Reproduce word for word everything from the start of the material down to and including the line containing "# Future Features".
*** Data supplied ***
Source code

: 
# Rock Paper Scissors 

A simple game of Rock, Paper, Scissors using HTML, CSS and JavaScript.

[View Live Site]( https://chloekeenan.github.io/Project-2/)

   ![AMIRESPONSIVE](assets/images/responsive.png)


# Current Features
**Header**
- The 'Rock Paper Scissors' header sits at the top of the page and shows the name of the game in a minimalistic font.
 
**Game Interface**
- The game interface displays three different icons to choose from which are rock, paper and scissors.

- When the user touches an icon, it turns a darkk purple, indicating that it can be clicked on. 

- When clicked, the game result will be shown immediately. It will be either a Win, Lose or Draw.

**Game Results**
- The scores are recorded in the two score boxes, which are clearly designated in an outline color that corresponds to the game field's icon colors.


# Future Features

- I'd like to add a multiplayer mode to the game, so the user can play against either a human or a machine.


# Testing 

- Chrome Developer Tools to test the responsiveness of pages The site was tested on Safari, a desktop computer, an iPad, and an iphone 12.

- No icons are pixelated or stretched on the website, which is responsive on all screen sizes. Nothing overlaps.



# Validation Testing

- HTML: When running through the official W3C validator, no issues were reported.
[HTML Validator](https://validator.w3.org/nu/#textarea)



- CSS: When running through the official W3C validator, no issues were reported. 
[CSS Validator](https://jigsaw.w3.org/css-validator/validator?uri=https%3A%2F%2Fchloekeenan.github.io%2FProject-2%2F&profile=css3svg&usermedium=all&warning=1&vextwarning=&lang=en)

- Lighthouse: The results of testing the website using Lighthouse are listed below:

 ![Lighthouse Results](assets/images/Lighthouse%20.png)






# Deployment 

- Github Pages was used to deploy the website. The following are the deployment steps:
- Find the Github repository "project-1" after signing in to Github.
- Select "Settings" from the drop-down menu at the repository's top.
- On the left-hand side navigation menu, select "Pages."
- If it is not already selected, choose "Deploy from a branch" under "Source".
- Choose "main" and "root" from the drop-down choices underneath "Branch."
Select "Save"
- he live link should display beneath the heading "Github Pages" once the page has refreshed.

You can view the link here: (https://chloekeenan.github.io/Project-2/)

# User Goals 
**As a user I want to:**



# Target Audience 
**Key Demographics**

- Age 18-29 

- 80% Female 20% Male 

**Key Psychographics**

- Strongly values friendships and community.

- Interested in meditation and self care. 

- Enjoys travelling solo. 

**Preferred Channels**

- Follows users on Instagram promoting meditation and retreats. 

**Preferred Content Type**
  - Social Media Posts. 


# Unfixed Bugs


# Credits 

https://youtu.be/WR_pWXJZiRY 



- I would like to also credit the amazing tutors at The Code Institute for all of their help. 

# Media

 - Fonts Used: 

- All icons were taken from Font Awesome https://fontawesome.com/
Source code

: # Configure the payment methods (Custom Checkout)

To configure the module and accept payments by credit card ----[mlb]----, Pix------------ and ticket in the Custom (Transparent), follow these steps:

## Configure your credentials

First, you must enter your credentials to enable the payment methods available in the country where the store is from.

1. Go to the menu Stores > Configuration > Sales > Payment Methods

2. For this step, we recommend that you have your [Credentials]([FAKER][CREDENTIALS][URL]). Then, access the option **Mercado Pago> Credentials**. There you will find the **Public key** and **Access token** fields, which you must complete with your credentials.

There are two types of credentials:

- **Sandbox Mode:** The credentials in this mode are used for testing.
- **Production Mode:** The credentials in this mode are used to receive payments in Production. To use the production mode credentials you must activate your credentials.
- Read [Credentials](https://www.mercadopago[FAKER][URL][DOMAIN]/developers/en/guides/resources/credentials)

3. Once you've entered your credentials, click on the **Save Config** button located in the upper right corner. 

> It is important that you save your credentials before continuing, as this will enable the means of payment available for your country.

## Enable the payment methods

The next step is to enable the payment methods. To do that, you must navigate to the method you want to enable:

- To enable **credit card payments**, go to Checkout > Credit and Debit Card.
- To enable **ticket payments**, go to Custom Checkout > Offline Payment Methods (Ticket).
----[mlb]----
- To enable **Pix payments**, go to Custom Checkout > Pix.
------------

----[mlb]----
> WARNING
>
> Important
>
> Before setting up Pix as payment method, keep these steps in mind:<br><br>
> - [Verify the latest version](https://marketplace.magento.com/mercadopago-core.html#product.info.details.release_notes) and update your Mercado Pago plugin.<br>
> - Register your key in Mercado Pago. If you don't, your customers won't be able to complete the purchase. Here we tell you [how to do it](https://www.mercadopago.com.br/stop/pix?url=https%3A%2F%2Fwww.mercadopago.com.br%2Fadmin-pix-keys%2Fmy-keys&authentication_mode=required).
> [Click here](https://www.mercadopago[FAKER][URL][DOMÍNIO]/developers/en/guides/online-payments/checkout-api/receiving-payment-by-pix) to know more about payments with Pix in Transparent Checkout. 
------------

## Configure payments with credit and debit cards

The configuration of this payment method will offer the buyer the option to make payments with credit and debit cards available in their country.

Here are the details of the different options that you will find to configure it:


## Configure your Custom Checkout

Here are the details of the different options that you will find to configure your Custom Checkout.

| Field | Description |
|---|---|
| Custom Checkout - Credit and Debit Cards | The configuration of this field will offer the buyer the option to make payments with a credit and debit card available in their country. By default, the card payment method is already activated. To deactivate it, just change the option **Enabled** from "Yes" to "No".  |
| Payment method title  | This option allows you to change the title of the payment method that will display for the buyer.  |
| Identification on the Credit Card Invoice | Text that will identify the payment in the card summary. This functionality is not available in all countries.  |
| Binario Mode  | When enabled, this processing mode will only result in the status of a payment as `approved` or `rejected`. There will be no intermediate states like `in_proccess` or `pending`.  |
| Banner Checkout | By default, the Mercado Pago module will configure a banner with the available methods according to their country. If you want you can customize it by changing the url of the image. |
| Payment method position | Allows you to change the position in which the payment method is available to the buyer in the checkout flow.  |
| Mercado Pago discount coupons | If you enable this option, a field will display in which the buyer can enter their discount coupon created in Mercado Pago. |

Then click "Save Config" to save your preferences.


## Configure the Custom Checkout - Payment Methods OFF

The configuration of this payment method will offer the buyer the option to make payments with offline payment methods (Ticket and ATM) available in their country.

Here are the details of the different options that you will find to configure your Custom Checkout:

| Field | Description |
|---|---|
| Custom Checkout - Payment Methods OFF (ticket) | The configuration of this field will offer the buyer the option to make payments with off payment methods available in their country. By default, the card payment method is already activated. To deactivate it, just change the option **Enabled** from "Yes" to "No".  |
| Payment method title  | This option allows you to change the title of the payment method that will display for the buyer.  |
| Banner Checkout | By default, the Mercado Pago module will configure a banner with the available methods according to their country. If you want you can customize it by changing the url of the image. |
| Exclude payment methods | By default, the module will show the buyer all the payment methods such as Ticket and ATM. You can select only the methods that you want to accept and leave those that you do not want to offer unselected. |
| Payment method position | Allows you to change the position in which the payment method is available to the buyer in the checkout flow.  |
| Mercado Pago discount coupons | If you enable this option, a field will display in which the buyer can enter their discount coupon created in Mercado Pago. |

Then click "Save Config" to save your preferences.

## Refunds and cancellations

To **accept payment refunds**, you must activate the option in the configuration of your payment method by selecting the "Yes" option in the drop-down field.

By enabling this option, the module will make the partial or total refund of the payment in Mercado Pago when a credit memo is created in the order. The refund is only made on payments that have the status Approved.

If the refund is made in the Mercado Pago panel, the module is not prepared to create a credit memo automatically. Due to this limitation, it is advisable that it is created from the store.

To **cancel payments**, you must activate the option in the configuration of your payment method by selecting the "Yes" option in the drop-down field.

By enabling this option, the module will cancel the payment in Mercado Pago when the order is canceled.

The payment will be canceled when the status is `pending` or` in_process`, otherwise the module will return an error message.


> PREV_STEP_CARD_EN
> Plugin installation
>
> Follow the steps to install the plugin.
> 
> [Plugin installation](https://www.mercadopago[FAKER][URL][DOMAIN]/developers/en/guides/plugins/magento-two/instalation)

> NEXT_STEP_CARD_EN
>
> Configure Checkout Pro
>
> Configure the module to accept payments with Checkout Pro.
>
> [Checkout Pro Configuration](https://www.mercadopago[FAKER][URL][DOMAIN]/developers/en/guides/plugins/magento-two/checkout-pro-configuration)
*** End of Data supplied ***
__Response to the task__
Source code

: 
# Rock Paper Scissors 

A simple game of Rock, Paper, Scissors using HTML, CSS and JavaScript.

[View Live Site]( https://chloekeenan.github.io/Project-2/)

   ![AMIRESPONSIVE](assets/images/responsive.png)


# Current Features
**Header**
- The 'Rock Paper Scissors' header sits at the top of the page and shows the name of the game in a minimalistic font.
 
**Game Interface**
- The game interface displays three different icons to choose from which are rock, paper and scissors.

- When the user touches an icon, it turns a darkk purple, indicating that it can be clicked on. 

- When clicked, the game result will be shown immediately. It will be either a Win, Lose or Draw.

**Game Results**
- The scores are recorded in the two score boxes, which are clearly designated in an outline color that corresponds to the game field's icon colors.


# Future Features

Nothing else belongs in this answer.